Subclassing (which does involve overriding, as the term is generally used) is generally much preferable to "monkey-patching" (stuffing altered methods into existing classes or modules), even when the latter is available (built-in types, meaning ones implemented in C, can protect themselves against monkey-patching, and most of them do).
For example, if your functionality relies on monkey-patching, it will break and stop upgrades if at any time the class you're monkey patching gets upgraded to be implemented in C (for speed or specifically to defend against monkey patching). Maintainers of third party packages hate monkey-patching because it means they get bogus bug reports from hapless users who (unbeknownst to them) are in fact using a buggy monkey-patch which breaks the third party package, where the latter (unless broken monkey-wise) is flawless. You've already remarked on the possible performance hit.
Conceptually, a "matrix of numbers with uncertainty" is a different concept from a "matrix of numbers". Subclassing expresses this cleanly, monkey-patching tries to hide it. That's really the root of what's wrong with monkey-patching in general: a covert channel operating through global, hidden means, without clarity and transparency. All the many practical problems descend in a sense from this root conceptual problem.

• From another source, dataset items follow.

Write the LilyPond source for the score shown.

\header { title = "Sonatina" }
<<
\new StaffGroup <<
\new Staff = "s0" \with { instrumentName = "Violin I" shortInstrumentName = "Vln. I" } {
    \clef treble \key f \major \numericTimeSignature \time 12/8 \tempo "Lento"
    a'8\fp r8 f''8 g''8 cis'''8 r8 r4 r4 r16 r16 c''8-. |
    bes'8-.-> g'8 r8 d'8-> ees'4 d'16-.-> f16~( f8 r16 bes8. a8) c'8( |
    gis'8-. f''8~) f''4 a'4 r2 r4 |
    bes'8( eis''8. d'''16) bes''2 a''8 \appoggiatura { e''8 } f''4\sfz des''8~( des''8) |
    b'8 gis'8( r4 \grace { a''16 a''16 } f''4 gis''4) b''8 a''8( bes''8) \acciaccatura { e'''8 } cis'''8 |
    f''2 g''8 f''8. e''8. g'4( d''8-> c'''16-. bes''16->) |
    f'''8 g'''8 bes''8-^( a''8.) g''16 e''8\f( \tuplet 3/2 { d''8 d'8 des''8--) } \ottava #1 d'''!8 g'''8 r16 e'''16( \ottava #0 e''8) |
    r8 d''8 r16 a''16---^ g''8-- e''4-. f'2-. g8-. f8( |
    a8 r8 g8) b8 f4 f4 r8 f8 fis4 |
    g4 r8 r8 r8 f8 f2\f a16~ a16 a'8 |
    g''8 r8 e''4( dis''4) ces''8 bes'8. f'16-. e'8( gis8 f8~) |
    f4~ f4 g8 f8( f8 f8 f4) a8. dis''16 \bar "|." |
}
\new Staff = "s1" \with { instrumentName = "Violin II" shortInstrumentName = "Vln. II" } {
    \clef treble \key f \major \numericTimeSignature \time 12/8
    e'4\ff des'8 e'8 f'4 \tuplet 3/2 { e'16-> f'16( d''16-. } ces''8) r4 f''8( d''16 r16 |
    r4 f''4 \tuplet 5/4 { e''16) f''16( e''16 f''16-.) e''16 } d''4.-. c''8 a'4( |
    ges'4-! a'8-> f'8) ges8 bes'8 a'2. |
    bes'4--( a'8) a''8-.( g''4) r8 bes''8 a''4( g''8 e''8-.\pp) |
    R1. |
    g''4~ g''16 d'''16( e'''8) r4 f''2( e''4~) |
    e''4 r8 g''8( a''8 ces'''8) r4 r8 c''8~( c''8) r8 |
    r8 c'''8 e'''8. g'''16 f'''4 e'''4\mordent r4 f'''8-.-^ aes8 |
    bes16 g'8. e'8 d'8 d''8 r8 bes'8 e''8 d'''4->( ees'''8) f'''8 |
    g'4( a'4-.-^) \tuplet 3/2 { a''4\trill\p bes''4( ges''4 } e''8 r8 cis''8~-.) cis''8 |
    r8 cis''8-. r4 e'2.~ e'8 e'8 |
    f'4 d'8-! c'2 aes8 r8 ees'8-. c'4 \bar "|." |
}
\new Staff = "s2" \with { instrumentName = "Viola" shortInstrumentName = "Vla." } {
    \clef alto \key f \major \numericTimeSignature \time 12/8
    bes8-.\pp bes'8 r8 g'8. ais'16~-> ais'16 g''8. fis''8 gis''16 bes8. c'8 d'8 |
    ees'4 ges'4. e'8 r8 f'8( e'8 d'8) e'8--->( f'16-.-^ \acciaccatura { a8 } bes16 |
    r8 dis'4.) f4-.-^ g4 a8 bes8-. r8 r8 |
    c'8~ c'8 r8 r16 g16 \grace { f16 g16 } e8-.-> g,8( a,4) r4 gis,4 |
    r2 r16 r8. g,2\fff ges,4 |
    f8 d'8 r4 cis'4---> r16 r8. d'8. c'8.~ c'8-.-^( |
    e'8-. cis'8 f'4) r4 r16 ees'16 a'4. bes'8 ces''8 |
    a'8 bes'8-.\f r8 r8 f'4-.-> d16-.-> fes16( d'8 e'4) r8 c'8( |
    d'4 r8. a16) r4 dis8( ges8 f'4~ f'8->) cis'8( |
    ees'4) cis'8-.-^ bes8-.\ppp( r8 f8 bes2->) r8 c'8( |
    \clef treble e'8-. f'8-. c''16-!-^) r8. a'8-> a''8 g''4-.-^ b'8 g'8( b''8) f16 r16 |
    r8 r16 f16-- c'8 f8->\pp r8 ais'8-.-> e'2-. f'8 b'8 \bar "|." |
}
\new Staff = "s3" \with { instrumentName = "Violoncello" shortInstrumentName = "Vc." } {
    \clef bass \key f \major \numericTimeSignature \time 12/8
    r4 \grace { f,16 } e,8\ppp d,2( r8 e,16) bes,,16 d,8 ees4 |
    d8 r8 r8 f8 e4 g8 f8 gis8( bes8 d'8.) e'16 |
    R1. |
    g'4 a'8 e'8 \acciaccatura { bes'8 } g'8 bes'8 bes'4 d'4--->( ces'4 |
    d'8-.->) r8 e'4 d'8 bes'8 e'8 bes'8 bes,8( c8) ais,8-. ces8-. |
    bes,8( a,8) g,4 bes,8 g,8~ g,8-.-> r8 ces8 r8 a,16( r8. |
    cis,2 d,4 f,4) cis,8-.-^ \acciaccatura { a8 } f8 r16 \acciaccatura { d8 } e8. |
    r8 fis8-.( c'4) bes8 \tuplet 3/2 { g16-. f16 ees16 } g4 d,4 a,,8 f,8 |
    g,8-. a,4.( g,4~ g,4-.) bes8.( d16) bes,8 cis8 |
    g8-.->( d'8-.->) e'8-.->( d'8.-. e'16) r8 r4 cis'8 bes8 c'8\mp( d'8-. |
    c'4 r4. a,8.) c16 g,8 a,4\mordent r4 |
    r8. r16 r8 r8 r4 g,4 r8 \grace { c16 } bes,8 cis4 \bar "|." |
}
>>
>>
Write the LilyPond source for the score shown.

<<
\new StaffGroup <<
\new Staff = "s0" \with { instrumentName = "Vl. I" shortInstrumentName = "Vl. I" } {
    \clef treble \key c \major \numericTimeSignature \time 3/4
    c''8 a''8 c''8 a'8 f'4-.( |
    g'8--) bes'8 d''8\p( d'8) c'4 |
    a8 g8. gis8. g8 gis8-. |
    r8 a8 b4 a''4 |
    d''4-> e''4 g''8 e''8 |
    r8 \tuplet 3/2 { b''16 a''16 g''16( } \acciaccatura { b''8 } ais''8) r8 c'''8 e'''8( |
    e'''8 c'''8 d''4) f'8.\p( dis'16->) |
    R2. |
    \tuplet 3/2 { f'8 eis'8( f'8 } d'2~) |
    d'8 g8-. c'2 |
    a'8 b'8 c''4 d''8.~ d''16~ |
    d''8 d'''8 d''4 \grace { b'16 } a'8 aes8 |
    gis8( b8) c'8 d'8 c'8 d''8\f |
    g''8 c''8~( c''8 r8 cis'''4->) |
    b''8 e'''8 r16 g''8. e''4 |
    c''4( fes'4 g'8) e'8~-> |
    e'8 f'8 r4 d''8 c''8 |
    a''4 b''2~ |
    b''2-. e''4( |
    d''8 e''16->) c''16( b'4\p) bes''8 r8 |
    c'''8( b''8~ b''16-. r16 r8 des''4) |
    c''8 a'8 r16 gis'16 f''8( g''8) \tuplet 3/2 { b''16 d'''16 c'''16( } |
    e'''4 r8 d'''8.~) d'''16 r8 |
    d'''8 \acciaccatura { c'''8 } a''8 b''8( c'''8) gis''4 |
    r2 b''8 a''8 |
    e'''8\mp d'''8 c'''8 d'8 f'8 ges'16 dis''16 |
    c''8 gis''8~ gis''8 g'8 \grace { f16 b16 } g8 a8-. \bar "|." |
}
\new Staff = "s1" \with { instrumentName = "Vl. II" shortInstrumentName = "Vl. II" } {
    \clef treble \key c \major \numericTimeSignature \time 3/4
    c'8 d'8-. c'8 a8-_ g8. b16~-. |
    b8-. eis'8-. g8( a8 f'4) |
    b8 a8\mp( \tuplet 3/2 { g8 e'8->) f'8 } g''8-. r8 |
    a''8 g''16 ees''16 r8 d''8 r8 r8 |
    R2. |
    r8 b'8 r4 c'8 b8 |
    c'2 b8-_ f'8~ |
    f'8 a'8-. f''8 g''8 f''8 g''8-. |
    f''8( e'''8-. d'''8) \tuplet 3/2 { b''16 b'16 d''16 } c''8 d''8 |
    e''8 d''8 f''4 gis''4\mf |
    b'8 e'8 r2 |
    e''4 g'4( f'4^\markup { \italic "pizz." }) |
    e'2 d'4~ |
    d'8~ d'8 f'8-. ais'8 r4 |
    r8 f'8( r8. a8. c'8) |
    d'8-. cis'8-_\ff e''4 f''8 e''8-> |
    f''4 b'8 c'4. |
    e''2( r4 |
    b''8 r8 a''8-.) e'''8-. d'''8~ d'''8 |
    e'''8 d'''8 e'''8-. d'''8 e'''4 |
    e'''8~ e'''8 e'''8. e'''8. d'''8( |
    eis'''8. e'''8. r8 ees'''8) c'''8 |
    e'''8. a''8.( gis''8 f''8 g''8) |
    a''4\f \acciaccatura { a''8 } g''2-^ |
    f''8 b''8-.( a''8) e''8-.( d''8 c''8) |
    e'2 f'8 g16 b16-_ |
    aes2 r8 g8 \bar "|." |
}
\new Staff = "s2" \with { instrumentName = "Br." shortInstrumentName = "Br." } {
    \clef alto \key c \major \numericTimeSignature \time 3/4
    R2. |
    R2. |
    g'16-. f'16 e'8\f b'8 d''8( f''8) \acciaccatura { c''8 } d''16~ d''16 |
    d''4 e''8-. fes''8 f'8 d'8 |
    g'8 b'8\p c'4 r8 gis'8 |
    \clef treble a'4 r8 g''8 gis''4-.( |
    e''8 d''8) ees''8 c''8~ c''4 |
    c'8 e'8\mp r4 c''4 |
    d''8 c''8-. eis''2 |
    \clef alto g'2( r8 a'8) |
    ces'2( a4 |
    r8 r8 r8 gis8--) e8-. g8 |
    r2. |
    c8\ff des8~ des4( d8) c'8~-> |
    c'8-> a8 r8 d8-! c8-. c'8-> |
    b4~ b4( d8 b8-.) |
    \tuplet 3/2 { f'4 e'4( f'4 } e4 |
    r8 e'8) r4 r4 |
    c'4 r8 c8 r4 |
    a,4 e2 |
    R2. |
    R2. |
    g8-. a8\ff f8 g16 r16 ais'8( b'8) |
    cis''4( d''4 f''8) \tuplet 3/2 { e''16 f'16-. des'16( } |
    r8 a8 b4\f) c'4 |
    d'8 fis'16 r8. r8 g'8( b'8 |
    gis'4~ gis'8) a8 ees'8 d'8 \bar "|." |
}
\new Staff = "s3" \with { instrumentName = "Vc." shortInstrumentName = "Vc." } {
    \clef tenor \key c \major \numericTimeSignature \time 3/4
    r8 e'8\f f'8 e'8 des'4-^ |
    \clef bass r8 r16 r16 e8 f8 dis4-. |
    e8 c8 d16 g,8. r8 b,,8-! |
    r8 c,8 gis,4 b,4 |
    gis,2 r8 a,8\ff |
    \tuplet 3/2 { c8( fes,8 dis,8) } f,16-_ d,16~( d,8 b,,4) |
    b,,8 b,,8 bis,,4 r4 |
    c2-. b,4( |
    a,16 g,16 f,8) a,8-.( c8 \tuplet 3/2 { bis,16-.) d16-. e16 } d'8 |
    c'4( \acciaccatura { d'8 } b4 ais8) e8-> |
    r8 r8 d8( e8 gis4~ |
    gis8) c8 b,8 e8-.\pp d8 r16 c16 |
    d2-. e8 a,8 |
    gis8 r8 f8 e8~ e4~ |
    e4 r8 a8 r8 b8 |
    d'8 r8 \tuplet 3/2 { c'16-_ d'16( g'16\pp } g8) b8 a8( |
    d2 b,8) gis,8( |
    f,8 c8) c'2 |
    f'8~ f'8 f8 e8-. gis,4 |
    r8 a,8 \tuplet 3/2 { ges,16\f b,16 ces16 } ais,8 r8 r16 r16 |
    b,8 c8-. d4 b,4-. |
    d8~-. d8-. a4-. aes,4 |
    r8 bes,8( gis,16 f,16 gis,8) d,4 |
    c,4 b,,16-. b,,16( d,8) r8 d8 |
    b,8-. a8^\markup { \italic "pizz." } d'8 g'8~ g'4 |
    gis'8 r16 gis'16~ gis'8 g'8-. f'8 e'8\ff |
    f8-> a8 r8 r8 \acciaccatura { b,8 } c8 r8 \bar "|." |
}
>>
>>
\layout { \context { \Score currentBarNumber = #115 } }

I strongly urge you to reject monkey-patching in favor of clean solutions such as subclassing.
In general, it's perfectly acceptable to override methods that are ...
Intentionally permit overrides
In a way they document (satisfying LSP won't hurt)
If both conditions are met, then overriding should be safe.
Depends on what you mean with "redefine". Obviously you can use your own version of it, no problem at all. Also you can redefine it by subclassing if it's a method.
You can also make a new method, and patch it into the class, a practice known as monkey_patching. Like so:
from amodule import aclass
def newfunction(self, param):
do_something()
aclass.oldfunction = newfunction
This will make all instances of aclass use your new function instead of the old one, including instances in any "fourth-party" modules. This works and is highly useful, but it's regarded as very ugly and a last resort option. This is because there is nothing in the aclass code to suggest that you have overridden the method, so it's hard to debug. And even worse it gets when two modules monkeypatch the same thing. Then you really get confused.